JUAN LUIS PÉREZ TORNELL
13·05·2016
DICEN, LOS QUE lo tienen, que el dinero no da la felicidad. Debe ser verdad, porque los que no lo tienen, no lo han tenido y presumiblemente no lo van a tener jamás, también dicen lo mismo. No sé si lo dicen los unos como disculpa de su avaricia y los otros como modesto premio de consolación, pero es un viejo lugar común.
Y pese a esa rara coincidencia en el juicio, que igualaría a ricos y menesterosos, las conductas respectivas suelen desmentir tan filosófica afirmación.
El rico rara vez lo es suficientemente.
La visión de Mario Conde entrando nuevamente en prisión, varios años después de haber salido de ella, como un extraño Conde de Montecristo, y envolviendo en su trama a sus hijos, me llena de perplejidad. Un señor al que la vida le sonreía, brillante número uno de su promoción de abogados del Estado, esa élite de la administración española, y multimillonario sin haber cumplido los cuarenta por una venta legal y legítima de los laboratorios de su socio, acabó, todavía joven, en las mazmorras españolas. Algo de psicópata hay en esta conducta que no es, por otra parte, insólita.
Su socio en aquella ventajosa operación, rico ya por su casa, se dedicó en la mejor tradición de la hidalguía católica a las tiradas de perdices y a la colección de obras de arte. Es decir, a lo que parecería normal: considerar el dinero como un medio y no como un fin. Pero ello es, sin embargo y contra la lógica y el sentido común, una rara excepción.
Lo normal es lo otro. Los prohombres millonarios atiborran las cárceles y coinciden en ellas con los ciudadanos incorruptibles que los persiguieron hasta hace bien poco: el señor Díaz Ferrán, el señor Roca, el señor Conde y los dirigentes de AUSBANC y Manos Limpias, pueden jugar al dominó o, mejor, al tute subastado y reflexionar juntos melancólicamente sobre las vueltas que da la vida. Y cómo se viene la muerte tan callando.

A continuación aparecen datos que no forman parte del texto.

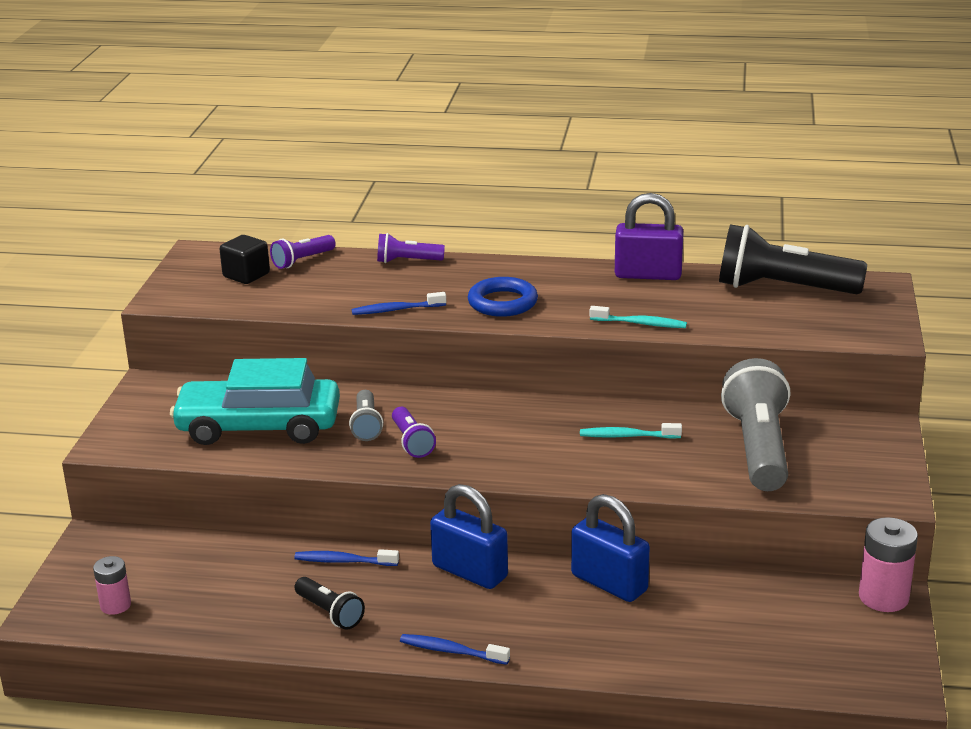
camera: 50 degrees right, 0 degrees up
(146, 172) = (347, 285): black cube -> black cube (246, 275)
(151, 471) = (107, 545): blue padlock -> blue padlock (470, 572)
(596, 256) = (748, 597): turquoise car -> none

No muy distinta de estas figuras antes poderosas y ahora no tanto, es la de muchos narcos y jefes de la mafia, infinitamente ricos y cuya adrenalina vital acabó siendo el tener que huir por alguna alcantarilla. Quizá el acumular dinero es el pretexto para no acabar nunca un eterno juego del escondite que prolonga sus infancias. No es la economía, estúpidos, sino el elegante surfear por las narices del poder, de la sociedad que los teme o los admira no por lo que son sino por lo que tienen.
Esta gente, unos cultos, otros analfabetos, nunca leyó con provecho a Epicuro ni a Horacio, nunca le satisfizo el vino de Falerno, sino que acaban, cuando el juego termina, en el mejor de los casos, siendo detenidos en algún gallinero de Palermo mientras se comen un bocadillo de atún con mayonesa.